New York Arena Partners, the developers behind the $1.18 billion project, were forecasting a May groundbreaking in hopes the NHL’s New York Islanders would be making the new arena their home ice starting in 2021. The arena would replace a little-used parking area at the historic racing plant.

NHL Boom Time

The new arena is seen as part of a boom period for the NHL. The boom includes an extremely successful second-year team in Las Vegas, the Vegas Golden Knights, and plans for additional expansion in Seattle.

This season, the Islanders are dividing their home games between Brooklyn’s Barclay Center and their former full-time home at the Nassau County Coliseum. The team expects to continue splitting home game venues, while awaiting construction of the new home ice that’s part of the Belmont project.

Environmental Impact Report Delayed

Officials from Empire State Development (ESD) say they are remaining hopeful that a final environmental impact statement on the project will be released by the end of June. Project backers are now fearing that even if that happens, no construction might begin until sometime this summer, at the earliest.

The delay also allows more time for public comment on the project that would adjoin the iconic track, home of the third jewel of racing’s Triple Crown.

Rachel Shatz, ESD’s vice president of planning and environmental review, said Thursday that putting together the final environmental impact statement is now much more difficult because of the enormous amount of comments already received on the arena plan.

Tammie Williams, a community organizer with the Belmont Park Community Coalition, a group opposing the project, says 2,000 letters in opposition to the project are already on file with ESD.

Rising Development Costs

ESD is an umbrella organization for New York’s two major economic development public-benefit corporations. It’s tasked with promoting the state economy, encouraging business investment and related functions. ESD is a major proponent of the recently scuttled plans for a second Amazon headquarters in Long Island City, Queens, New York.

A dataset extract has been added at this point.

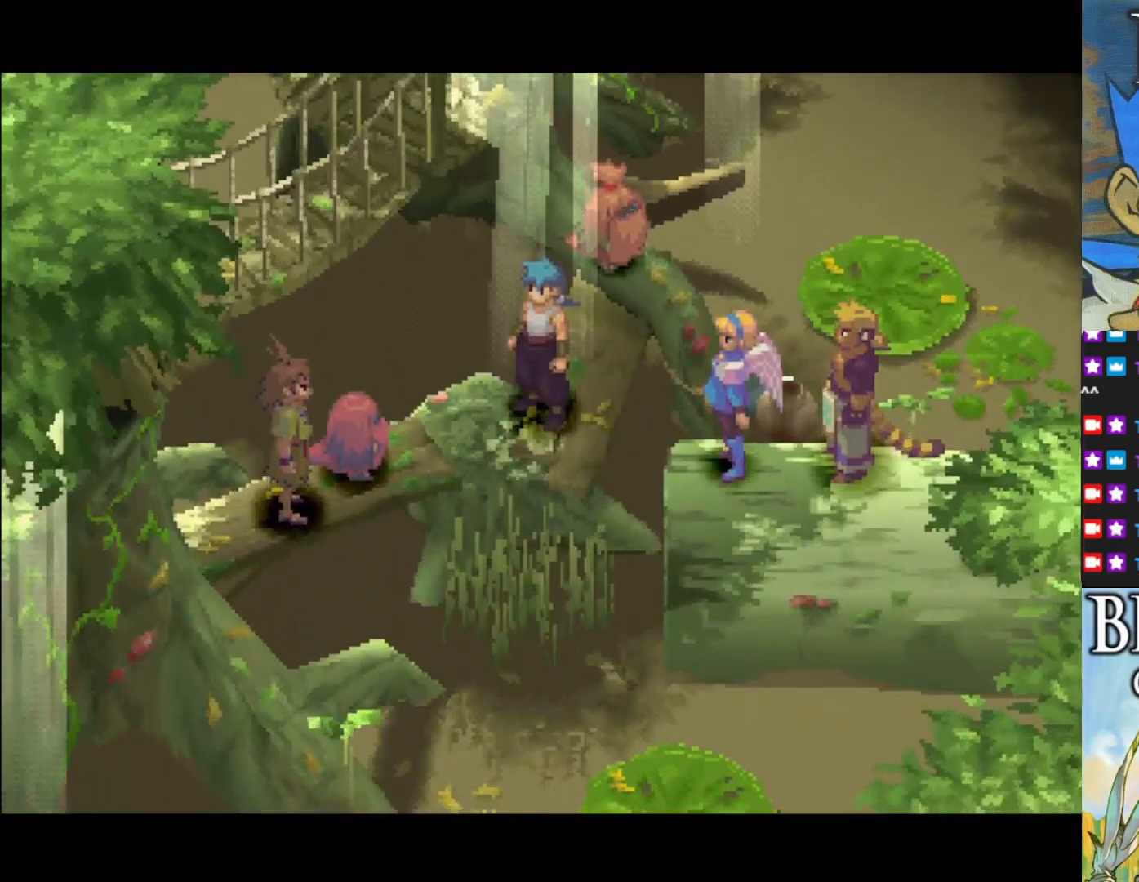
{"buttons": [], "left_stick": "center", "events": []}
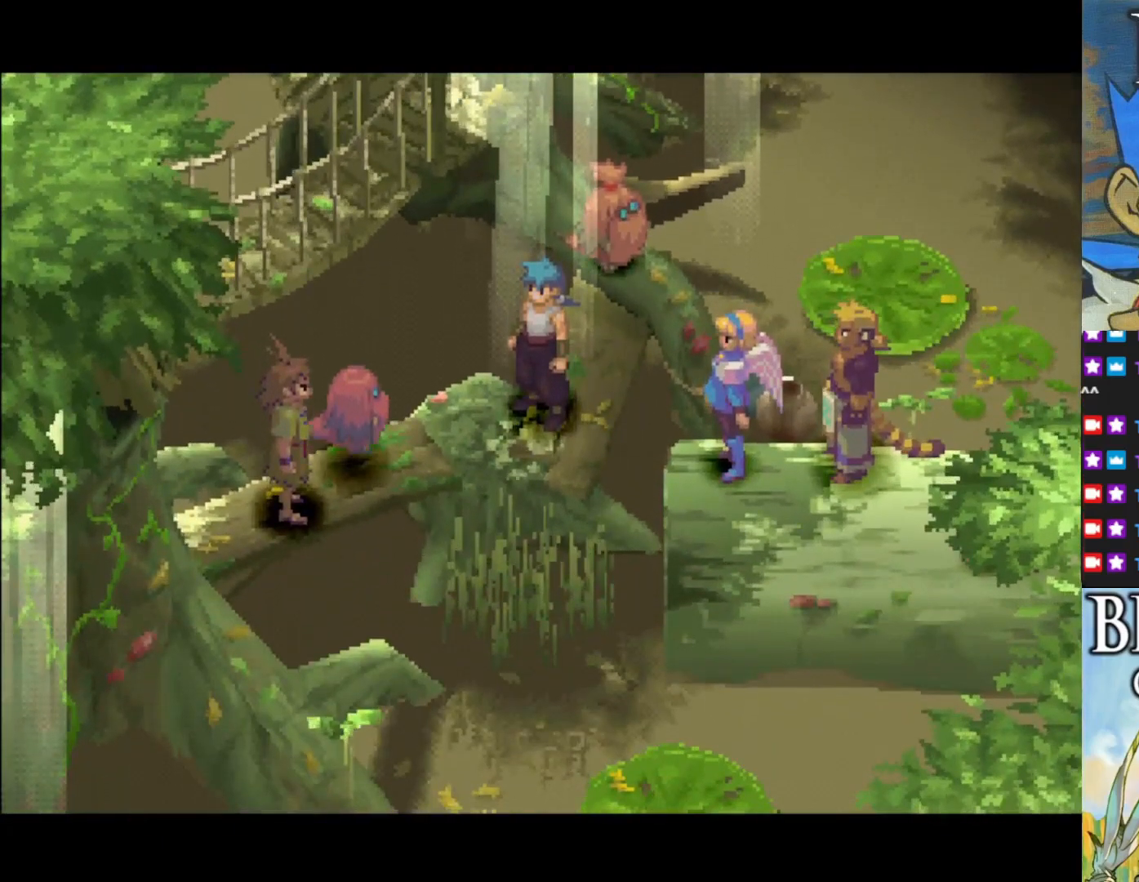
{"buttons": [], "left_stick": "center", "events": []}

ESD is now asking the arena developer to provide an additional $1.2 million to pay for the extended environmental review of the project. The ESD board agreed Thursday to extend the contract of the environmental review firm AKRF for one year, through Sept. 2020.

A key member of New York Arena Partners is Scott Malkin, who is also a principal in the majority ownership of the Islanders. The development group is comprised of the Oak View Group, Sterling Equities and the Scott Malkin Group.

New York Arena Partners is seeking to develop a 19,000-seat arena, 250-room hotel and 435,000-square-foot retail village on 43 acres of state-owned land, currently used as a small portion of Belmont Park’s parking area. In addition to environmental issues, local elected officials say that creating full-time train service to Belmont’s Long Island Rail Road station should be a prerequisite to final project approval.

Train Service Shortage?

The Nassau County Village Officials Association has passed a resolution that any final approval of the Belmont project must include a full-time station at Belmont Park and that the “developer be required to bear and pay all costs associated with the upgrade of the station, without the expenditure of public resources (tax revenue, bond proceeds or otherwise) to rebuild said station.”

Belmont Park, in the age of horse race simulcasting, is seeing reduced attendance over recent decades. It was originally a 600-plus acre tract in Elmont, New York, but now is reduced by about a third to 445 acres, according to the New York Racing Association (NYRA), the organization that controls the facility.

NYRA says it hopes to makeover Belmont Park during the proposed arena construction. Such renovations may require moving some live racing to nearby Aqueduct, another NYRA track in metro New York City.